§ Document text:
Morrison v. Walker

Decision Date01 January 1858
PartiesSHERMAN H. MORRISON v. JEREMIAH G. WALKER.
CourtTexas Supreme Court
OPINION TEXT STARTS HERE

A judgment by default will not be rendered, on an amended petition, setting up a new cause of action, upon a moneyed demand, of which the defendant has had no notice. 25 Tex. 320;30 Tex. 28.

In all cases, where a demand for money, upon a cause of action other than that set forth in the original petition, is made by an amendment, there must be service of the amendment; or the record must disclose the fact, that the party to be affected by the amendment, was actually in court, in person, or by attorney, and might have had notice of such amendment. Post, 22; 27 Tex. 117;30 Tex. 28.

The practice in regard to amendments, as discussed in Ward v. Lathrop and another, 11 Tex. 287;Bell v. McDonald, 9 Tex. 378, and Williams v. Randon, 10 Tex. 74, recurred to by the court; and the rules in relation thereto approved, to the extent to which they were carried in those cases.

§ Data below:
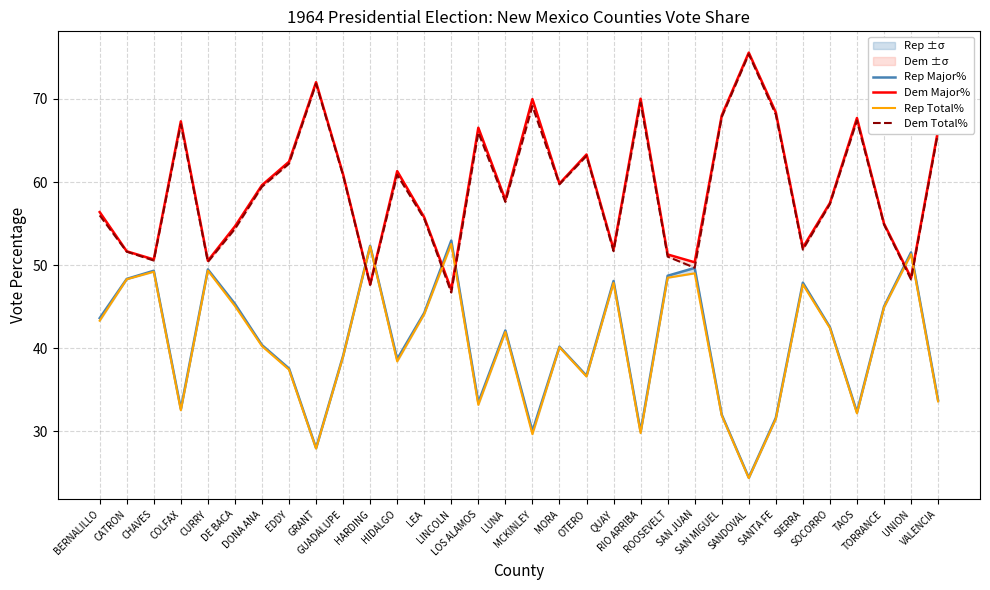

How many distinct data groups are displayed?

4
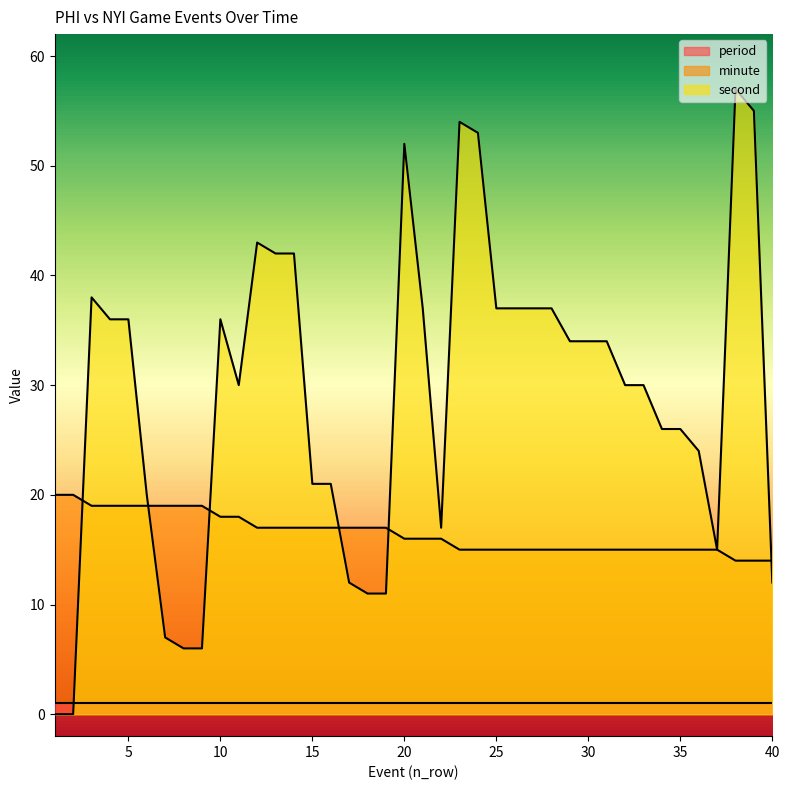

What is the value of the minute point at the 37th from the left?

15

§ To do:
[a] Name each earlier case that the Morrison v. Walker opinion above names by its parties, with the citation given for it.
[b] For each statement, say yes or no according to the Morrison v. Walker opinion above, and quote the words that decide it.
(i) A default judgment can be given on an amended petition that raises a new money claim even if the defendant was never notified.
(ii) The case was heard by the Texas Supreme Court.
(iii) An amendment demanding money on a new cause of action needs no service if the record shows the affected party was actually in court by attorney.

§ Results by task:
[a]
- Ward v. Lathrop and another, 11 Tex. 287
- Bell v. McDonald, 9 Tex. 378
- Williams v. Randon, 10 Tex. 74

[b]
(i) No: "A judgment by default will not be rendered, on an amended petition, setting up a new cause of action, upon a moneyed demand, of which the defendant has had no notice."
(ii) Yes: "Texas Supreme Court"
(iii) Yes: "there must be service of the amendment; or the record must disclose the fact, that the party to be affected by the amendment, was actually in court, in person, or by attorney"